There was evidence that Cavanaugh and Burke were in frequent communication while they were in jail together, particularly while they were in the yard exercising. On one occasion Cavanaugh sent another inmate to talk with Burke to "[f]ind out what he wants us to do and the address and about the location of the money, where the money is." This other inmate went over to where Burke was and lay down on the grass beside him for a while. When the inmate returned he had a piece of paper in his hand which he gave
to Cavanaugh who put it in his pocket. This happened roughly about a month before Burke escaped.

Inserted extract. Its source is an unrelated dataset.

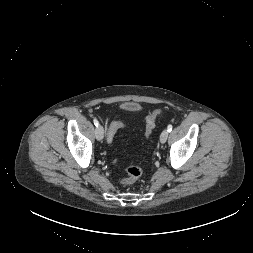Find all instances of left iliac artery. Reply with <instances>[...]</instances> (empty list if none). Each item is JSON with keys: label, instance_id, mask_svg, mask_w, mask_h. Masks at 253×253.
I'll list each match as a JSON object with an SVG mask.
<instances>
[{"label": "left iliac artery", "instance_id": "obj_1", "mask_svg": "<svg viewBox=\"0 0 253 253\" xmlns=\"http://www.w3.org/2000/svg\"><path fill=\"white\" fill-rule=\"evenodd\" d=\"M172 128H173V126H172L171 124L168 125V127H167L168 132H171V131H172Z\"/></svg>", "mask_w": 253, "mask_h": 253}]
</instances>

The fact that Cavanaugh had $992 in his possession a little over three weeks after Burke escaped when he had practically no money a few weeks before had relevancy to show involvement of Cavanaugh in the escape. Indeed the payment of money to Cavanaugh by somebody with whom Burke apparently told Cavanaugh where and how to get in touch, may well have been the motivating cause of Cavanaugh's efforts in assisting Burke to escape. See Commonwealth v. Caruso, 251 Mass. 362 , 367. See also Wigmore, Evidence (3d ed.) Section 26 and Section 32 (at p. 420) and Section 154; McCormick, Evidence, Section 152.
It was said in Commonwealth v. Feci, 235 Mass. 562 , at pages 566-567, "Although motive is no part of the offence charged and the Commonwealth is not obliged in any case to prove a motive for murder, yet evidence tending to show a motive is always competent because, if clearly shown, it may help to confirm the conclusion reached from all the other evidence that the accused has committed the offence charged."
The defendant Cavanaugh's seventh assignment of error relates especially to evidence that Cavanaugh and one Dieferio, who was a codefendant in the conspiracy indictment, were together when both were arrested on charges other than those in the instant case. This evidence had relevancy only on the conspiracy indictment and as we have said we do not consider it for reasons hereinbefore given.
[Note 1] The companion cases are Commonwealth vs. Allen George Locke and Commonwealth vs. William E. Cavanaugh.